The problem is that the economics of pipelines don’t always work. Trains can ship to a lot of different places. With a pipeline, once it’s built, you’re pretty much stuck with point a to point b.

“Making a pipeline volume commitment is like getting married. Shipping by rail is like a one-night stand,”the Wall Street Journal quotes Ethan Bellamy, an analyst at Robert W. Baird & Co., as saying. “Right now I suspect producers would rather stay bachelors.”

The flexibility of rail shipments allows oil producers to send their oil to the refiners paying the best prices.

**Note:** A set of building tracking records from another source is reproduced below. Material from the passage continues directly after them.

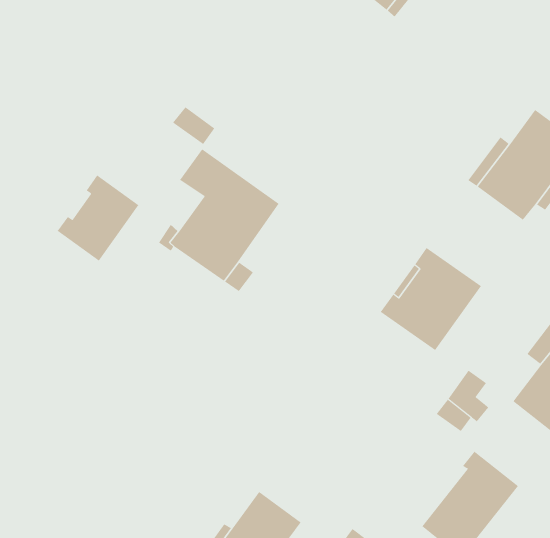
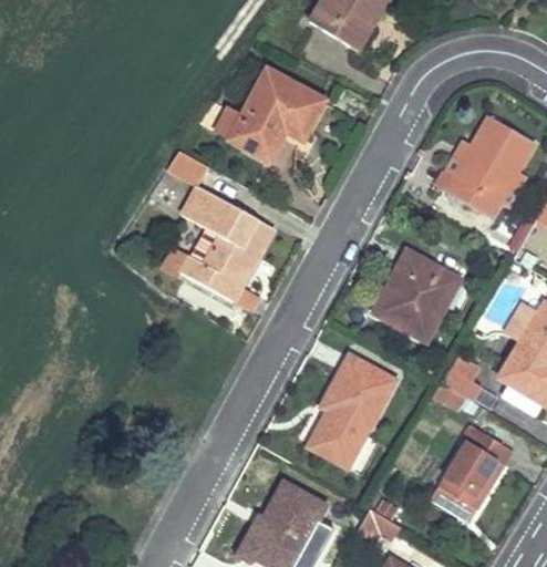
building: none -> [198,70,321,158]
building: [57,175,139,262] -> none
building: none -> [308,355,393,475]

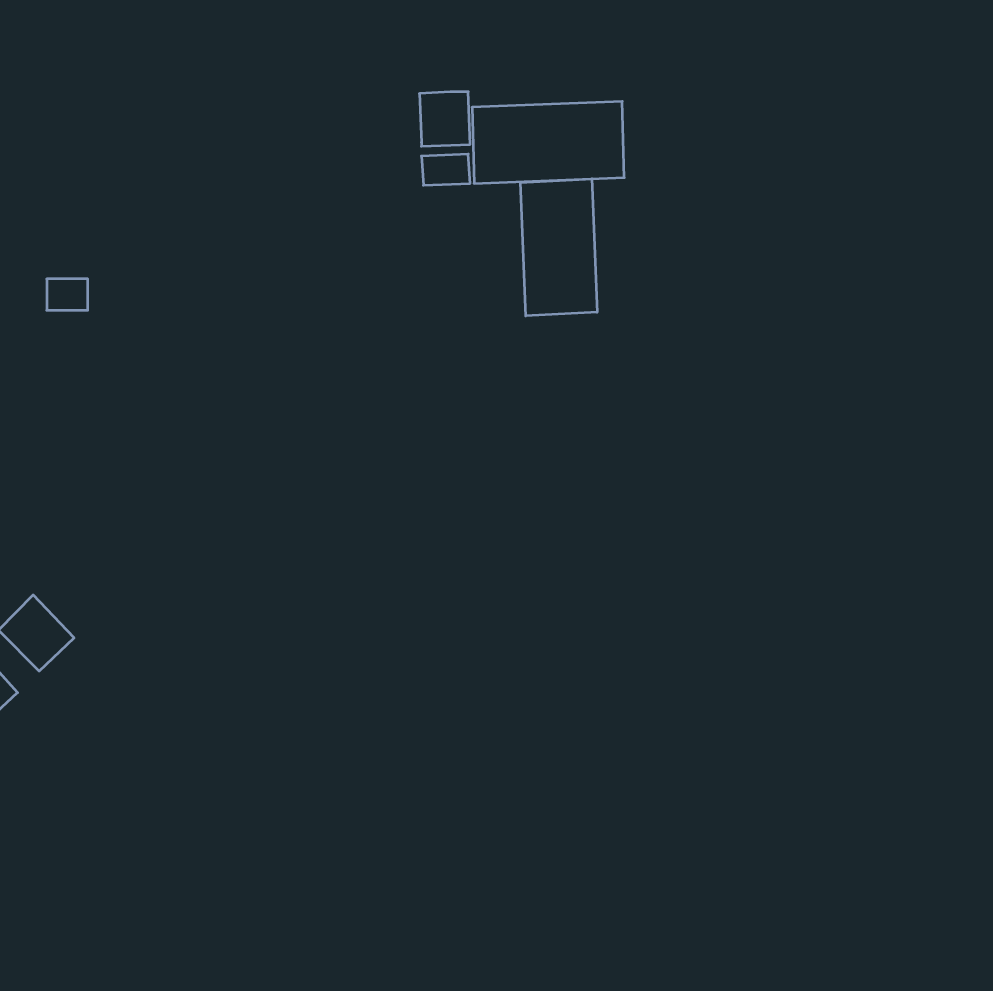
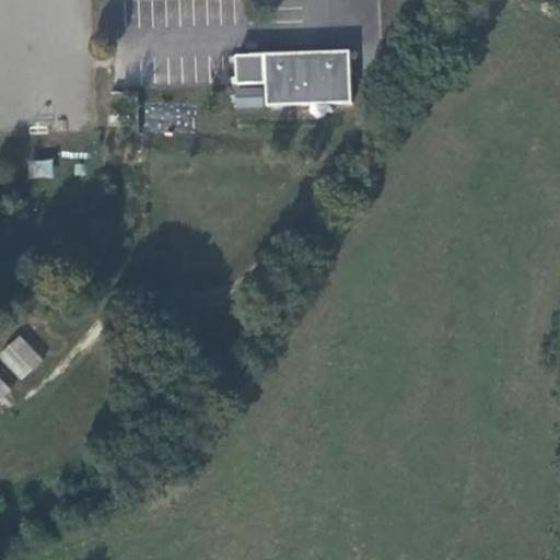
building: [521,179,597,316] -> none

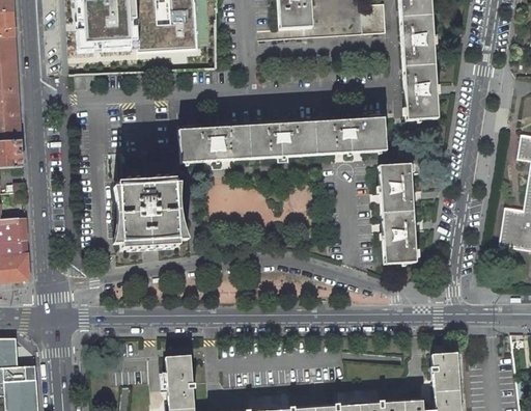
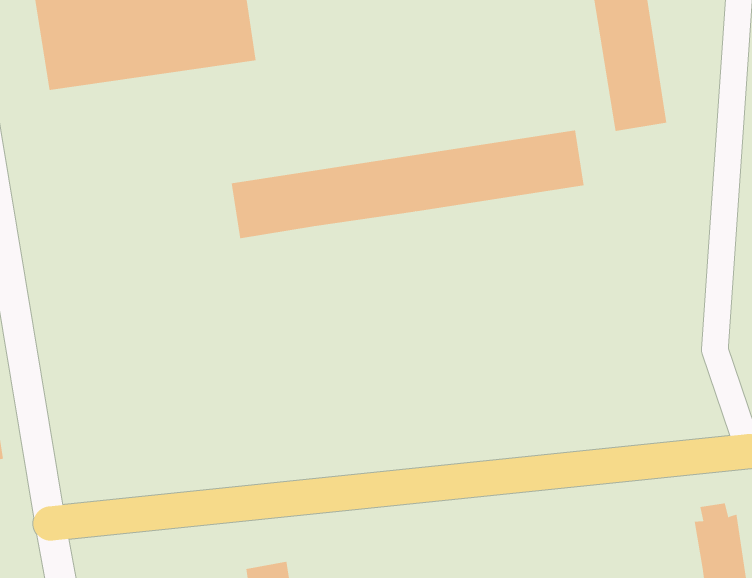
building: [379,163,416,264] -> none
building: [116,175,181,250] -> none

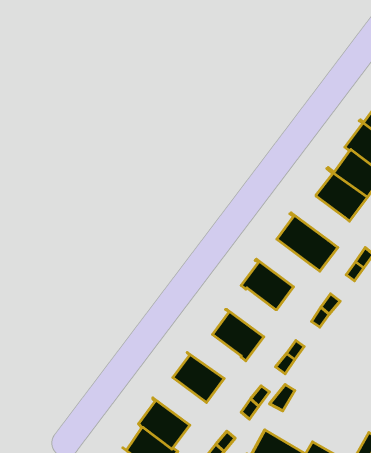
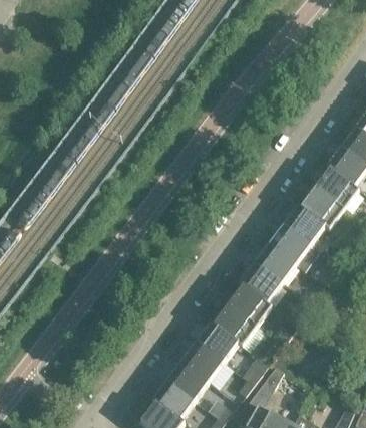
building: none -> [279,204,324,245]
building: none -> [250,244,295,284]
building: none -> [225,285,271,327]
building: none -> [192,322,237,362]
building: none -> [162,361,208,401]

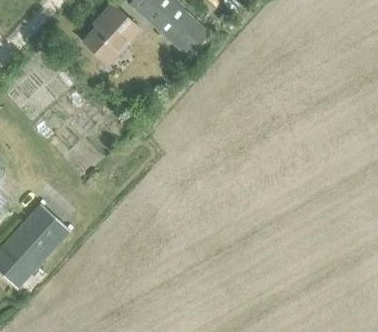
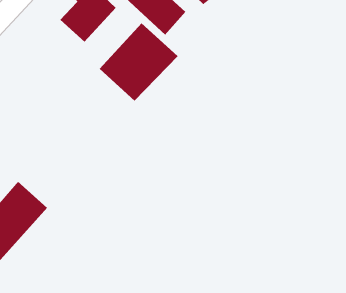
building: none -> [99,22,178,102]

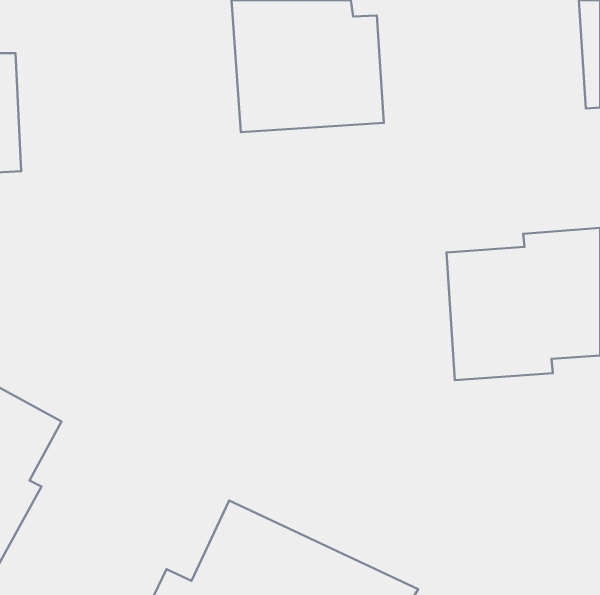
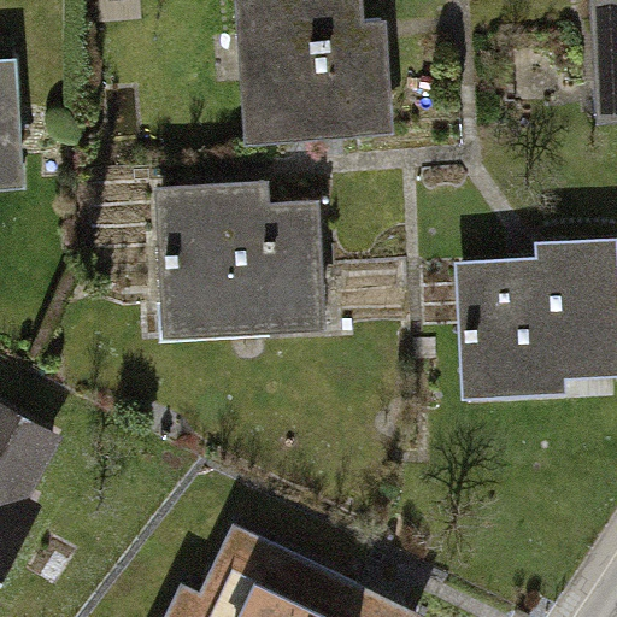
building: none -> [154,184,323,336]

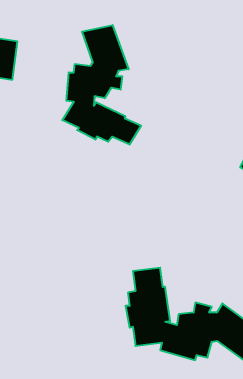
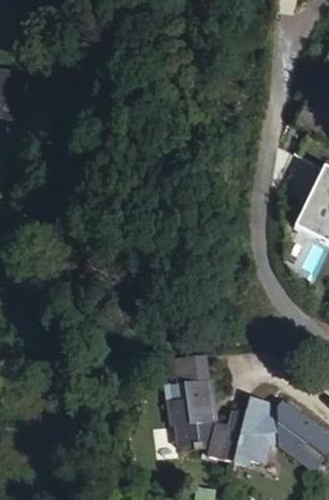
building: [62,25,141,145] -> none

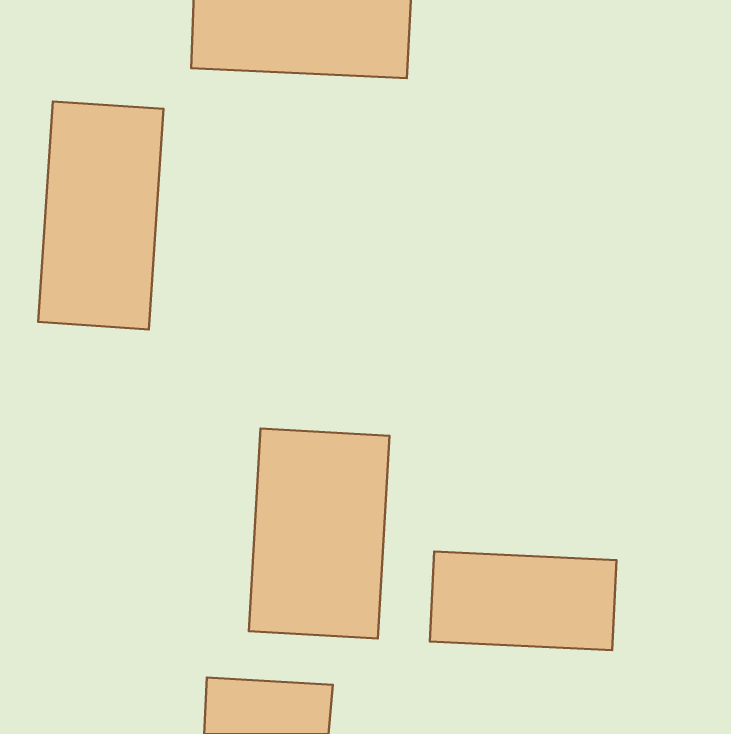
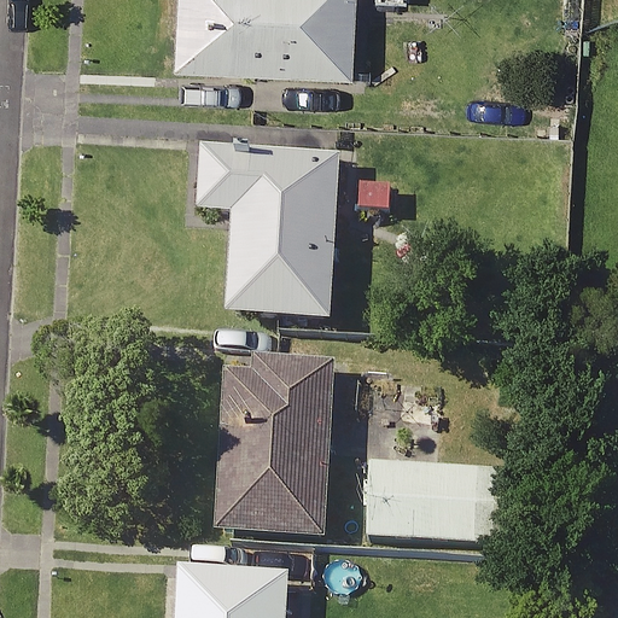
building: [38,101,164,329] -> none
building: none -> [197,145,339,317]

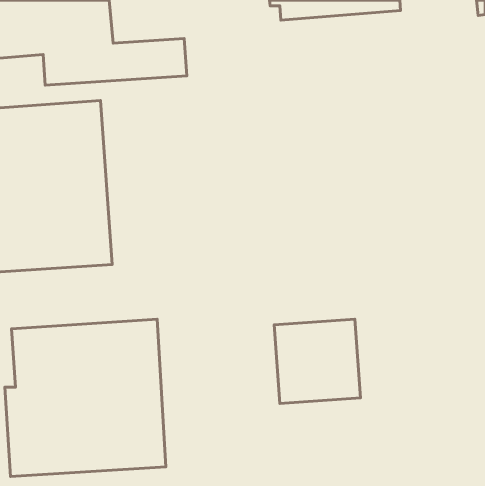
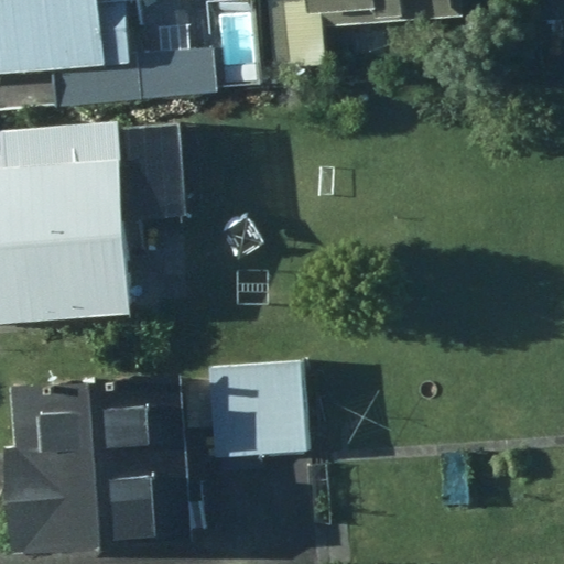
building: [274,319,360,403] -> [207,361,306,458]

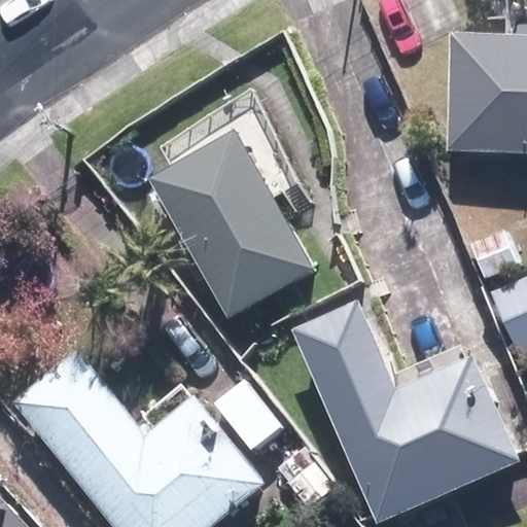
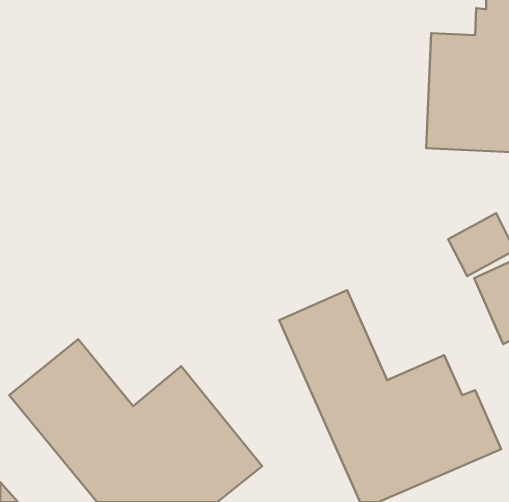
building: [150,108,321,321] -> none

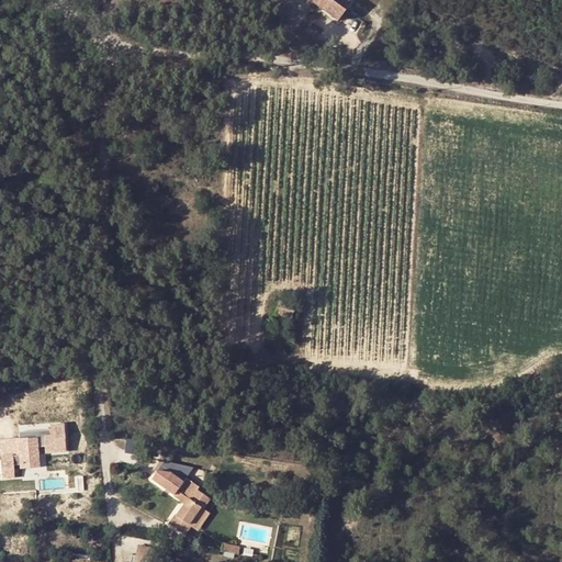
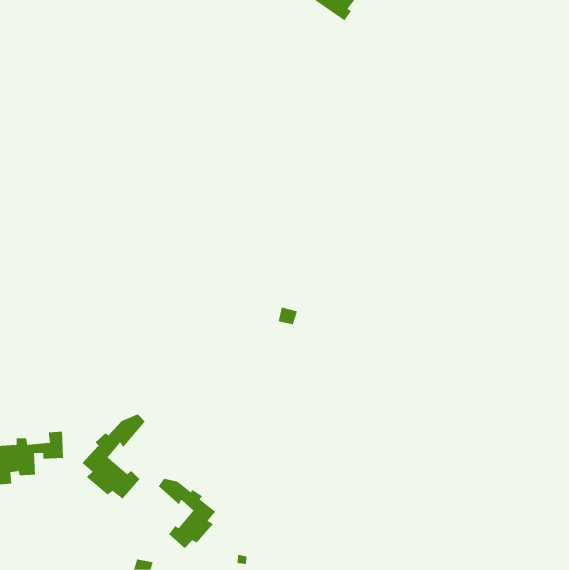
building: none -> [81,414,145,499]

Right now those are refiners on the east and west coasts, but most pipeline projects (including a couple the Journal notes have flopped in recent months) head south where refiners are already awash in domestically produced oil.

So what’s the solution? One could be to build more refineries, but there’s another much more eloquent solution to this log jam. Why not end the US ban on exporting crude oil?

Thanks to a Carter-and-OPEC-era trade restriction, only oil that has been refined in the United States may be shipped abroad. Domestic producers, particularly the relatively smaller producers that don’t also have refining interests, thus have only one market for the oil they produce, which is US refiners.

Alaska Senator Lisa Murkowski, among others, is calling for President Obama to end the ban on crude oil experts.

We already have some exceptions to the restrictions. “On six occasions since 1981, the president has lifted some of the restrictions on the export ofcrude oil and refined products originally imposed during the energy crisis of the 1970s,” reports Reuters. “Presidential decisions have lifted controls on the export of refined products (1981), crude to Canada (1985 and 1988), oil from Alaska’s Cook Inlet (1985), California heavy crude (1992) and Alaska North Slope oil (1996).”

Not only would an end to the export ban be a boon to US energy producers, but it would put America squarely in competition with Russia in the global oil  and gas market (the export of unrefined US gas is also banned). Many feel that Vladimir Putin is emboldened in his foreign policy, up to and including his foray into Ukraine, is the result of his nation’s oil wealth. “Observers see that threat as a continuation of Russia’s long use of energy policy as a geopolitical cudgel,” reports Washington Free Beacon. “The ability of the United States to at least partially make up for a reduction in Russian exports, which could affect not just Ukraine but much of the continent, highlight U.S. interests in approving additional energy export projects, experts said. Doing so could help blunt Russia’s control over the continent’s energy market, according to Council on Foreign Relations Fellows Robert Blackwill and Meghan O’Sullivan.”

This sounds like a win-win to me.

Of course, this hinges on the idea that President Obama is capable of being pragmatic when it comes to fossil fuel regulations. Which seems doubtful after years of the Obama administration using regulations to smother fossil fuel development.